Jakarta, Aktual.co —  PT Pertamina (Persero) mengungkapkan bahwa bisnis public service obligation (PSO) Pertamina hingga saat ini masih merugi lantaran biaya distribusi yang sangat besar. Sementara Pemerintah mengganti ke Pertamina hanya dengan formula (MOPS+alfa), 3,32% MOPS + Rp484 per liter untuk bensin premium dan biopremium, 2,17 % MOPS + Rp521 per liter untuk Minyak Solar dan Bio Solar.
“Karena distribusinya kemana-mana, banyak pulau berpenghuni yang harus kita distribusi.
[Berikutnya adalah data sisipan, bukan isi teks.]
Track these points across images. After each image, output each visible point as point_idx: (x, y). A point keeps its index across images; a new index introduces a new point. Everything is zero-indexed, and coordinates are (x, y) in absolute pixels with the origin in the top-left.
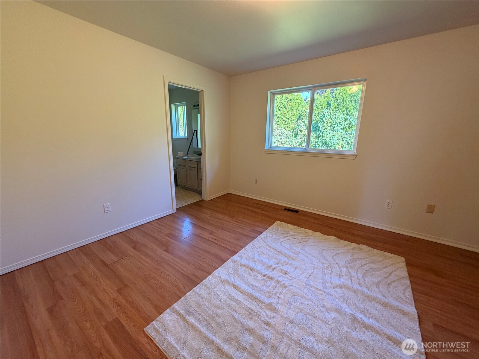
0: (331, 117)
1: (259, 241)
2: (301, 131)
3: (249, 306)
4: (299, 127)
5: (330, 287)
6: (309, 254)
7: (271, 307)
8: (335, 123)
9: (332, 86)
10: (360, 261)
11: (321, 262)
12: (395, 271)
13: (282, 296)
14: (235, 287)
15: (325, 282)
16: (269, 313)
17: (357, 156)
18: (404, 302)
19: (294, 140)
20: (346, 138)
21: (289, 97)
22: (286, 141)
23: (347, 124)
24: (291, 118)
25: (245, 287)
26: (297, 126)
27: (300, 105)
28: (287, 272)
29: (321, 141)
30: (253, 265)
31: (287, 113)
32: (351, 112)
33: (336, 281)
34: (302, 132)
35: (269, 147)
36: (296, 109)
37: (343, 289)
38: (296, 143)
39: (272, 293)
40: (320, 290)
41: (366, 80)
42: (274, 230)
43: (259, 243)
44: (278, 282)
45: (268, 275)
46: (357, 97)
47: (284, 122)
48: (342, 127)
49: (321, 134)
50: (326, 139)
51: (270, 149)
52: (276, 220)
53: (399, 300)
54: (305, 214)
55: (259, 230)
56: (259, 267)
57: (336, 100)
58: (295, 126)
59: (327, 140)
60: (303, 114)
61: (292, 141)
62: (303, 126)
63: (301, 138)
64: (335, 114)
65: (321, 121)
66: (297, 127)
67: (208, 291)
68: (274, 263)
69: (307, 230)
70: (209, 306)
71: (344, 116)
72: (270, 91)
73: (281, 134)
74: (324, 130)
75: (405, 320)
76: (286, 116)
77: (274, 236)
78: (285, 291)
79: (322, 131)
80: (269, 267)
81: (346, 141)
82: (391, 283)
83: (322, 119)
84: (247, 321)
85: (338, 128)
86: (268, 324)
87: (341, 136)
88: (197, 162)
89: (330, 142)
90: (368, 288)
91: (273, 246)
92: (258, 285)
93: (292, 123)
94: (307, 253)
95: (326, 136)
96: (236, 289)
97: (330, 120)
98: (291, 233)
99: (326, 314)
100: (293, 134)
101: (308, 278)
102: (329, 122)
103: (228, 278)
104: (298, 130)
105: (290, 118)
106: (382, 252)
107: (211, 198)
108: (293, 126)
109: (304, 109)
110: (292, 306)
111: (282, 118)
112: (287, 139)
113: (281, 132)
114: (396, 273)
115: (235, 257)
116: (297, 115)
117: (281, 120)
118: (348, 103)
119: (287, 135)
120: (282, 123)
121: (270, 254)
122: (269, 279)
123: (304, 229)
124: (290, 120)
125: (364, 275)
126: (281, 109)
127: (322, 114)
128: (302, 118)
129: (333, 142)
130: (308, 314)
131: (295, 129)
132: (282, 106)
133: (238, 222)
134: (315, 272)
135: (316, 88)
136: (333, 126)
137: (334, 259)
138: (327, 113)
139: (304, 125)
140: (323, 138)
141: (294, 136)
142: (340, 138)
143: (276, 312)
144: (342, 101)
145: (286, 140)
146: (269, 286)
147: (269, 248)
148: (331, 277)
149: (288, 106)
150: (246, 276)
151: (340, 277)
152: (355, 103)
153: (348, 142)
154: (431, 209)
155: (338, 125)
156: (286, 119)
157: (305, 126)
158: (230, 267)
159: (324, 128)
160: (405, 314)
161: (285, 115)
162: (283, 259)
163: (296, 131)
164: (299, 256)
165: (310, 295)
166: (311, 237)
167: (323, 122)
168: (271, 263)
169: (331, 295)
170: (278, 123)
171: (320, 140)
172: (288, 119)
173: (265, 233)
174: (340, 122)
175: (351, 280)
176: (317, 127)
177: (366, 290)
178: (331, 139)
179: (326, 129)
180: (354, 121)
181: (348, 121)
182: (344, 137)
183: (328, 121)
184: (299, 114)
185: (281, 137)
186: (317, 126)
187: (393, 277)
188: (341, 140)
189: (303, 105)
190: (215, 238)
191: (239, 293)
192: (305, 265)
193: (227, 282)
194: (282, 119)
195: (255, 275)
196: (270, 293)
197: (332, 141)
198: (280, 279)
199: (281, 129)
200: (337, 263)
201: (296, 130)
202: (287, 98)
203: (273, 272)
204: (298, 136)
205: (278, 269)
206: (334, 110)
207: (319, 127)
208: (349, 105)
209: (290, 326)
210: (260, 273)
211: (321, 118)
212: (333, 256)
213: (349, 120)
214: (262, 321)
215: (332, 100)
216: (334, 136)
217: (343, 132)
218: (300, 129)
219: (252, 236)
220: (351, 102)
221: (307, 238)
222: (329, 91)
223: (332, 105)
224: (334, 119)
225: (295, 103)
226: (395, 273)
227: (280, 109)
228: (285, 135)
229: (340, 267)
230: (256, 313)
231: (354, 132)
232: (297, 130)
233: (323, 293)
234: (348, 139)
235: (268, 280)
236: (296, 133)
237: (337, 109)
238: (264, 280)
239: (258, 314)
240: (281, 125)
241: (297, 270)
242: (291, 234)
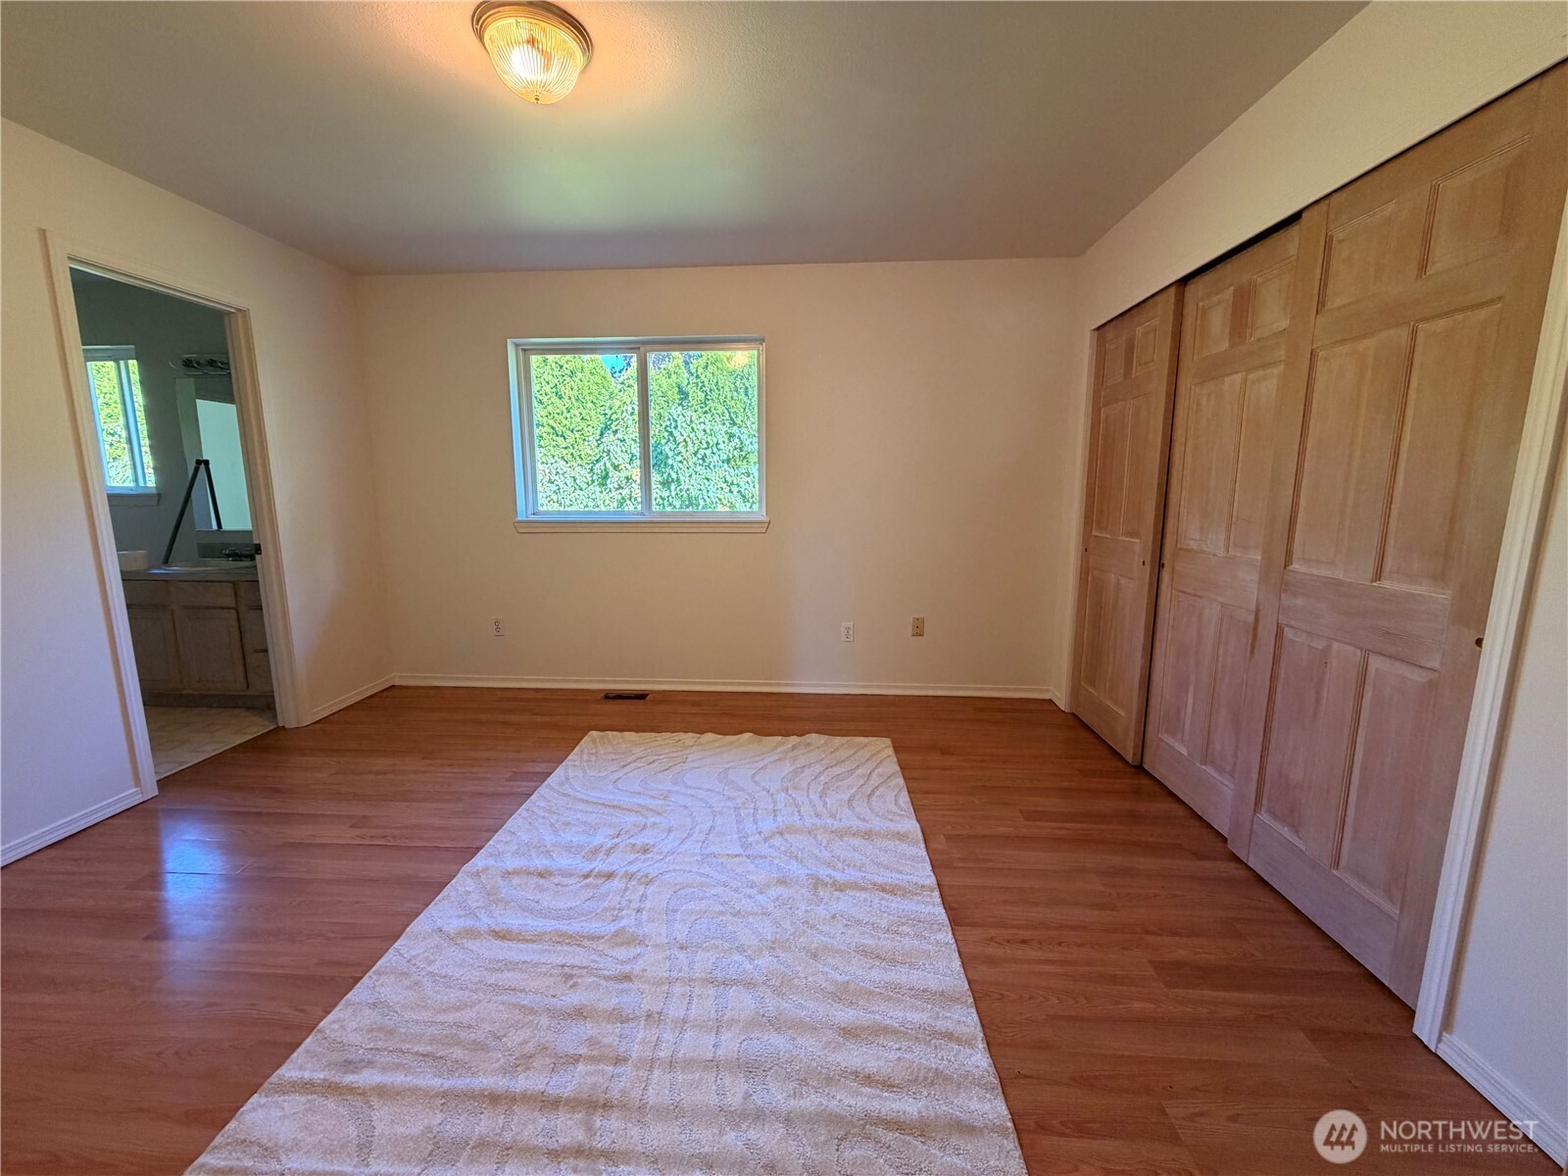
0: (692, 428)
1: (546, 796)
2: (616, 467)
3: (560, 961)
4: (608, 455)
5: (757, 843)
6: (694, 788)
7: (623, 938)
8: (705, 446)
9: (688, 346)
10: (812, 769)
11: (729, 798)
12: (877, 767)
13: (648, 904)
14: (501, 935)
15: (743, 839)
16: (621, 953)
17: (769, 523)
18: (898, 818)
19: (598, 494)
20: (738, 485)
21: (567, 362)
22: (573, 499)
23: (736, 449)
24: (580, 428)
25: (536, 923)
26: (604, 451)
27: (603, 391)
28: (647, 845)
29: (677, 494)
30: (545, 862)
31: (565, 411)
32: (740, 418)
33: (768, 825)
34: (619, 471)
35: (530, 512)
36: (592, 402)
37: (786, 836)
38: (607, 502)
39: (618, 906)
40: (737, 856)
41: (763, 340)
42: (585, 757)
43: (549, 801)
44: (630, 876)
45: (596, 870)
46: (748, 379)
47: (560, 439)
48: (725, 457)
49: (674, 476)
50: (688, 490)
51: (533, 518)
52: (585, 731)
53: (890, 817)
54: (666, 697)
55: (538, 769)
56: (564, 861)
57: (700, 385)
58: (597, 451)
59: (691, 490)
60: (614, 417)
61: (594, 497)
62: (619, 453)
63: (620, 487)
64: (702, 420)
65: (669, 440)
66: (605, 454)
67: (407, 983)
68: (606, 837)
69: (681, 736)
70: (426, 1015)
71: (725, 428)
72: (514, 340)
73: (557, 478)
74: (680, 465)
75: (904, 847)
76: (565, 422)
77: (591, 773)
78: (652, 889)
79: (675, 466)
80: (595, 851)
81: (739, 492)
82: (873, 791)
83: (671, 434)
84: (563, 998)
85: (716, 457)
86: (627, 978)
87: (726, 481)
88: (233, 582)
89: (701, 496)
90: (833, 816)
91: (593, 797)
92: (574, 905)
93: (586, 443)
94: (690, 787)
95: (687, 480)
96: (509, 940)
97: (692, 435)
98: (638, 752)
99: (760, 897)
100: (592, 476)
101: (704, 842)
102: (690, 443)
103: (469, 923)
104: (608, 465)
105: (577, 429)
106: (849, 738)
107: (316, 713)
108: (590, 452)
109: (617, 403)
110: (679, 916)
111: (553, 428)
112: (578, 492)
113: (554, 472)
114: (880, 770)
115: (479, 861)
116: (598, 421)
117: (549, 433)
118: (729, 396)
119: (575, 480)
120: (554, 443)
121: (589, 821)
122: (604, 879)
123: (669, 735)
124: (577, 435)
125: (823, 794)
126: (545, 399)
127: (669, 419)
128: (614, 428)
129: (709, 497)
130: (721, 913)
131: (597, 461)
132: (547, 389)
133: (459, 765)
134: (719, 821)
135: (648, 347)
136: (702, 452)
137: (756, 782)
138: (681, 417)
139: (624, 450)
140: (682, 487)
141: (596, 483)
142: (724, 486)
143: (641, 943)
144: (715, 388)
145: (572, 495)
146: (607, 894)
147: (583, 807)
148: (755, 821)
149: (566, 391)
150: (528, 896)
151: (775, 816)
152: (746, 395)
153: (744, 497)
154: (918, 630)
155: (715, 450)
156: (564, 430)
157: (626, 451)
158: (468, 893)
159: (680, 458)
160: (901, 837)
161: (560, 417)
162: (630, 819)
163: (603, 468)
164: (673, 799)
165: (712, 873)
166: (694, 749)
167: (675, 441)
168: (599, 839)
169: (762, 857)
170: (542, 443)
171: (674, 494)
172: (572, 431)
173: (559, 772)
174: (717, 444)
175: (799, 811)
176: (660, 457)
177: (830, 821)
178: (702, 488)
179: (685, 462)
180: (749, 440)
181: (737, 440)
182: (732, 484)
183: (688, 439)
184: (602, 418)
185: (557, 485)
186: (661, 452)
187: (875, 781)
188: (727, 490)
189: (610, 390)
190: (380, 832)
191: (520, 946)
192: (691, 815)
193: (471, 933)
194: (551, 431)
195: (557, 885)
196: (614, 909)
197: (705, 492)
198: (632, 869)
199: (553, 461)
200: (764, 789)
201: (602, 463)
202: (561, 367)
203: (610, 860)
204: (608, 482)
205: (622, 846)
206: (700, 409)
207: (667, 457)
208: (732, 398)
209: (681, 955)
210: (571, 875)
211: (668, 429)
212: (753, 776)
213: (739, 438)
214: (608, 978)
215: (689, 383)
216: (708, 480)
217: (728, 469)
218: (614, 460)
219: (519, 790)
220: (737, 391)
221: (683, 753)
222: (678, 356)
223: (690, 395)
224: (703, 433)
225: (587, 384)
226: (876, 771)
227: (541, 397)
228: (570, 482)
229: (772, 795)
230: (584, 968)
231: (754, 470)
232: (605, 464)
233: (745, 859)
234: (743, 487)
235: (600, 881)
236: (604, 474)
237: (707, 409)
238: (588, 885)
239: (592, 968)
240: (551, 448)
241: (672, 834)
242: (639, 755)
Contohnya, biaya distribusi ke Irian Jaya, itu biayanya mencapai Rp31.000 per liter karena saking jauhnya tapi kami wajib menjual harga BBM subsidi seluruh Indonesia dengan harga yang ditetapkan pemerintah, solar subsidi Rp7.500 dan premium Rp8.500/liter,” kata Vice President Corporate Communication Pertamina Ali Mundakir saat ditemui Aktual.co di kantornya, Jakarta, Rabu (26/11).
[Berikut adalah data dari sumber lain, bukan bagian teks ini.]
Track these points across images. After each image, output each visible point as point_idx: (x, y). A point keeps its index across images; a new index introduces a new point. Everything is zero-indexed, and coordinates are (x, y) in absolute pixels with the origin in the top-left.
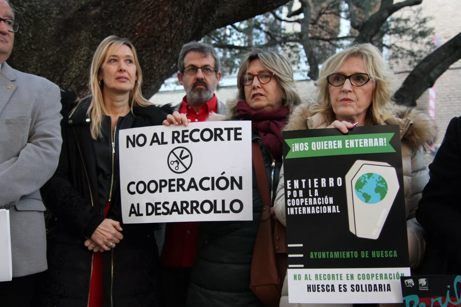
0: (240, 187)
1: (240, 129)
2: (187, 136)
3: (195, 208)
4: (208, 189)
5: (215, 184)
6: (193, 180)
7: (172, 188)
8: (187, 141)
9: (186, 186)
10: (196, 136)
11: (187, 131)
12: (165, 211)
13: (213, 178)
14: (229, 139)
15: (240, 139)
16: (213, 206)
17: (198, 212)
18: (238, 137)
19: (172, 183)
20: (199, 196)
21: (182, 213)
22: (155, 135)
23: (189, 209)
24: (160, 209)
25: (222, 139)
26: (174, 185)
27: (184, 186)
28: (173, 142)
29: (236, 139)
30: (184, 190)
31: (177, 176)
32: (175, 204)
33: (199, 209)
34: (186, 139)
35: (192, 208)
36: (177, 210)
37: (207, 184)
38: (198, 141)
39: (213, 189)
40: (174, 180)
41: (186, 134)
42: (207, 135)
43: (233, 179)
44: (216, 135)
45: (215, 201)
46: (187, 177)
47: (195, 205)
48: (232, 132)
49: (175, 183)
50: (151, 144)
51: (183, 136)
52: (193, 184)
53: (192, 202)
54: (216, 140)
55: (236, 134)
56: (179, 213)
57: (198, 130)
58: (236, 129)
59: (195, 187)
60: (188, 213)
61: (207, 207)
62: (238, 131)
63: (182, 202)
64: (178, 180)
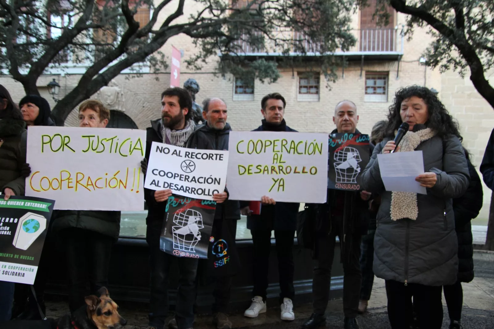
0: (219, 183)
1: (223, 155)
2: (194, 155)
3: (194, 192)
4: (202, 183)
5: (206, 181)
6: (194, 177)
7: (182, 179)
8: (194, 158)
9: (190, 180)
10: (199, 156)
11: (194, 153)
12: (176, 189)
13: (205, 178)
14: (216, 159)
15: (222, 160)
16: (203, 192)
17: (195, 193)
18: (221, 159)
19: (182, 176)
20: (197, 186)
21: (186, 192)
22: (175, 151)
23: (190, 191)
24: (173, 186)
25: (212, 159)
26: (183, 178)
27: (189, 180)
28: (185, 157)
29: (220, 159)
30: (188, 181)
31: (185, 174)
32: (182, 187)
33: (195, 192)
34: (193, 157)
35: (192, 191)
36: (183, 190)
37: (201, 180)
38: (200, 158)
39: (204, 183)
40: (183, 175)
41: (193, 154)
42: (205, 156)
43: (216, 179)
44: (210, 157)
45: (205, 189)
46: (191, 176)
47: (193, 190)
48: (218, 156)
49: (184, 177)
50: (172, 154)
51: (192, 155)
52: (194, 179)
53: (192, 188)
54: (209, 159)
55: (220, 157)
56: (184, 191)
57: (200, 154)
58: (220, 155)
59: (195, 181)
60: (189, 192)
61: (200, 192)
62: (221, 156)
63: (186, 187)
64: (186, 176)
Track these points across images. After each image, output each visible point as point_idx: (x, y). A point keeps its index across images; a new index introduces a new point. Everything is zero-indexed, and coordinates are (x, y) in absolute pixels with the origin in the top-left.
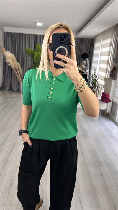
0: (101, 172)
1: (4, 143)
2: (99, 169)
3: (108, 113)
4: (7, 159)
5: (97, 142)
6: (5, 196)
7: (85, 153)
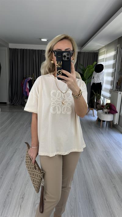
0: (113, 184)
1: (12, 157)
2: (112, 181)
3: (116, 125)
4: (16, 173)
5: (107, 155)
6: (17, 210)
7: (96, 166)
Lanjutnya, bukan hanya Papua, hal itu juga terjadi diberbagai daerah pelosok di luar pulau Jawa. Seperti Jambi, supply-nya berasal dari Palembang dan memakan waktu berjam-jam dalam pendistibusiannya.
“Bahkan di Jambi saja itu supplynya dari palembang, kalau normal 6 jam, kalau sudah hujan-hujan begini bisa 10 jam. Sementara mobil tangki sudah tidak menggunakan BBM subsidi, jadi it’s not simple di lapangan. Kita ini distribusi BBM itu terkompleks dan terumit di dunia, saya bisa klaim itu. Habis ratusan pulau yang berpenghuni yang harus kita layani,” ujar Ali.
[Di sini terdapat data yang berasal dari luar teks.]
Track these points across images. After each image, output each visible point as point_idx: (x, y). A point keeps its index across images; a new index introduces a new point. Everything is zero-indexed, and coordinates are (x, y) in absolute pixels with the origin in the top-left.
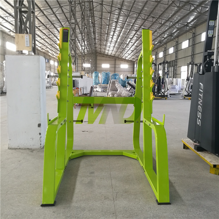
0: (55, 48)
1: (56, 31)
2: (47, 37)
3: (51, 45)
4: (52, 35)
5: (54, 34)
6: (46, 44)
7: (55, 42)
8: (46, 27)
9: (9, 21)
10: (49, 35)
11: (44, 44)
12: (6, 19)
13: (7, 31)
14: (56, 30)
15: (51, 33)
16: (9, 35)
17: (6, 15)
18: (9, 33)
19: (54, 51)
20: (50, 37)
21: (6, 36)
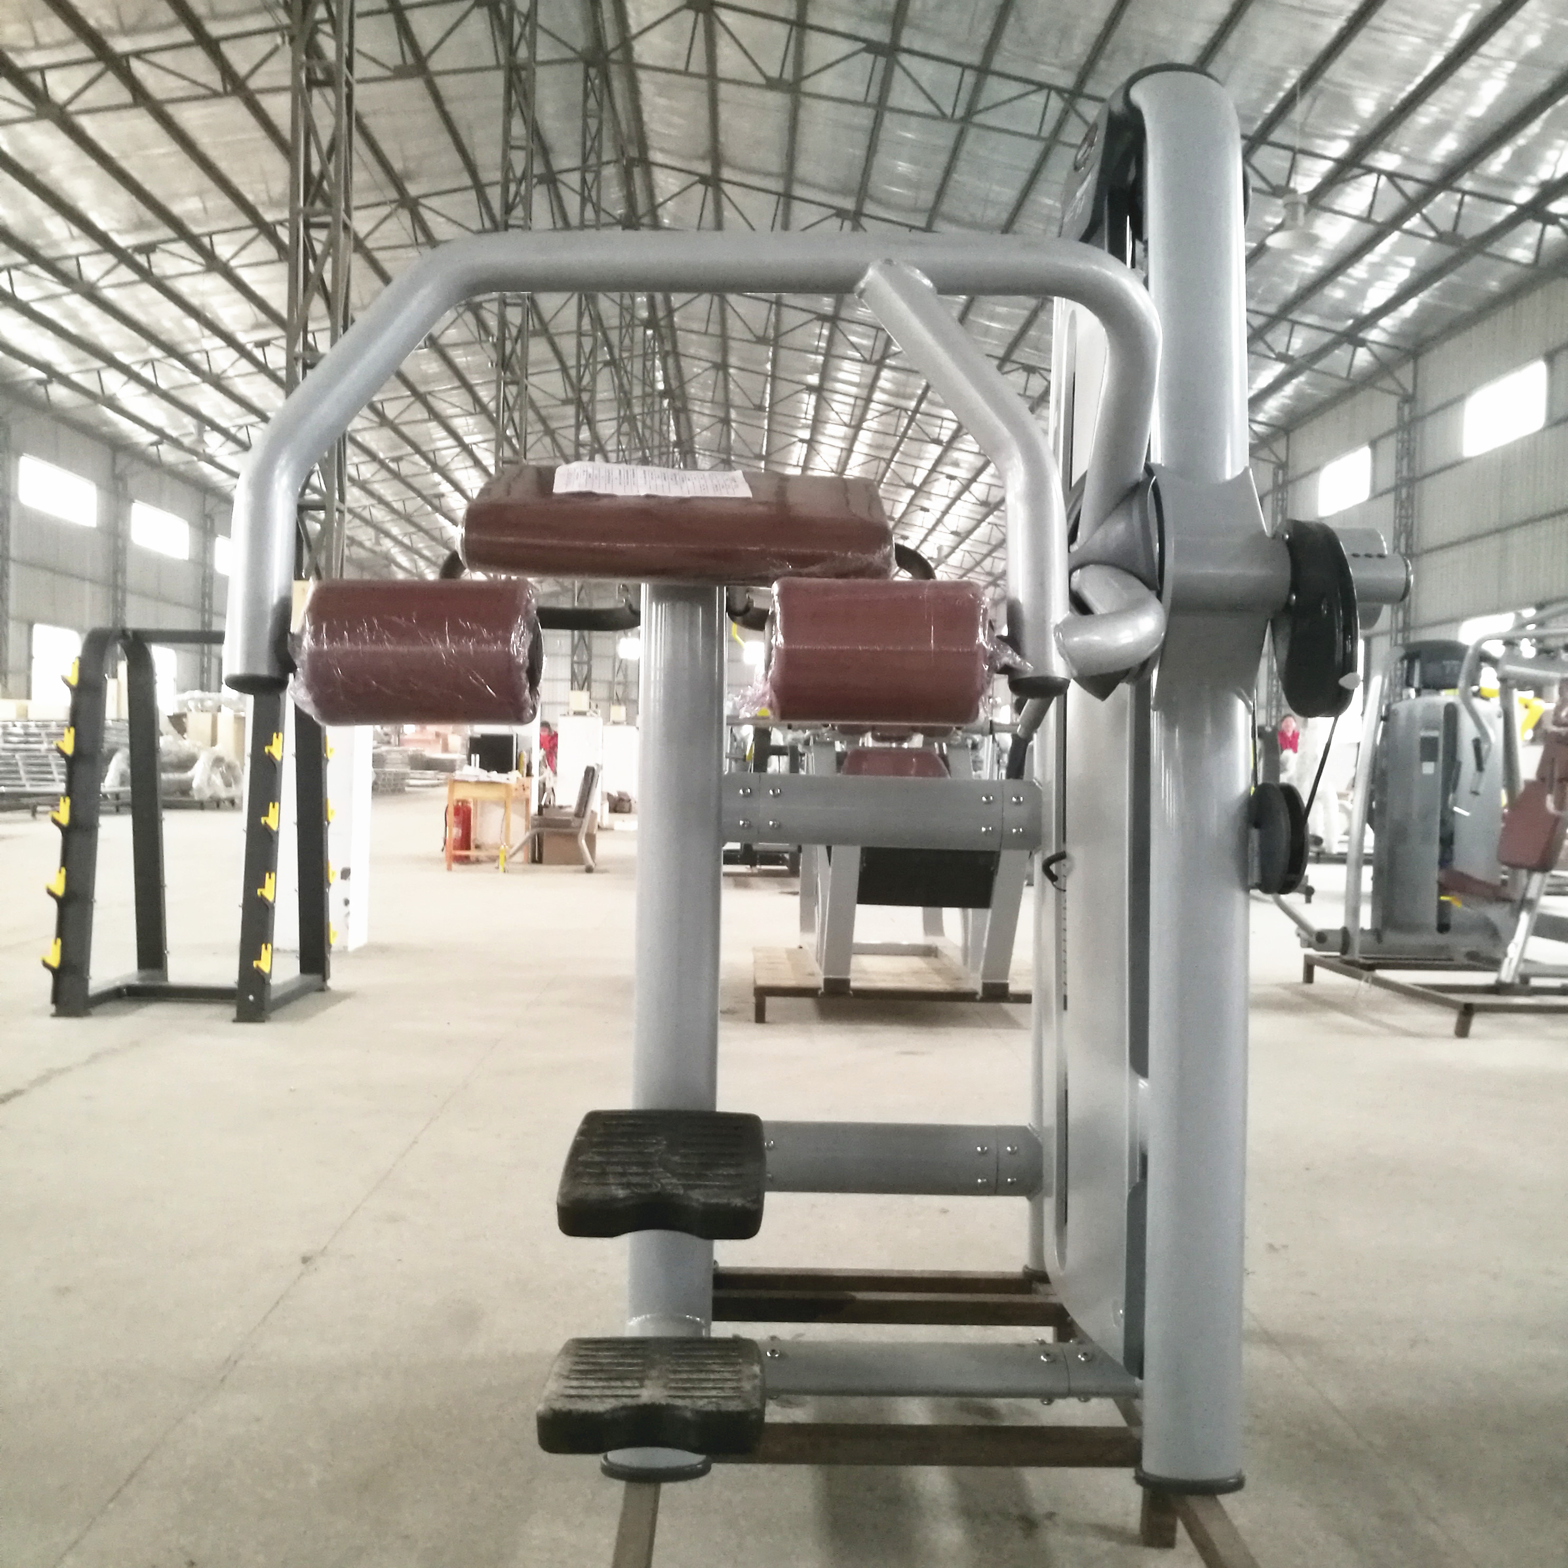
0: (436, 533)
1: (444, 434)
2: (383, 474)
3: (407, 518)
4: (417, 458)
5: (431, 456)
6: (379, 514)
7: (435, 502)
8: (381, 415)
9: (163, 385)
10: (397, 460)
11: (366, 514)
12: (147, 373)
13: (143, 437)
14: (438, 432)
15: (409, 449)
16: (156, 464)
17: (145, 350)
18: (153, 449)
19: (426, 553)
20: (405, 468)
21: (137, 466)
Selain itu, sambung Ali, di Kalimantan saat akan melewati jeram yang surut beban harus dikurangi setengahnya dan diangkut dua kali. Biaya distribusinya Rp1.051 perliter dari Samarinda lewat sungai Mahakam. Dari Bengkulu ke pedalaman biaya distribusinua Rp1.177 dengan jalan yang terjal. 
“Tapi itu semua ditanggung Pertamina, karena Pemerintah mengganti ke pertamina hanya dengan MOPS+alfa tadi. Dan sampai sekarang kita masih rugi untuk BBM PSO,” tukasnya.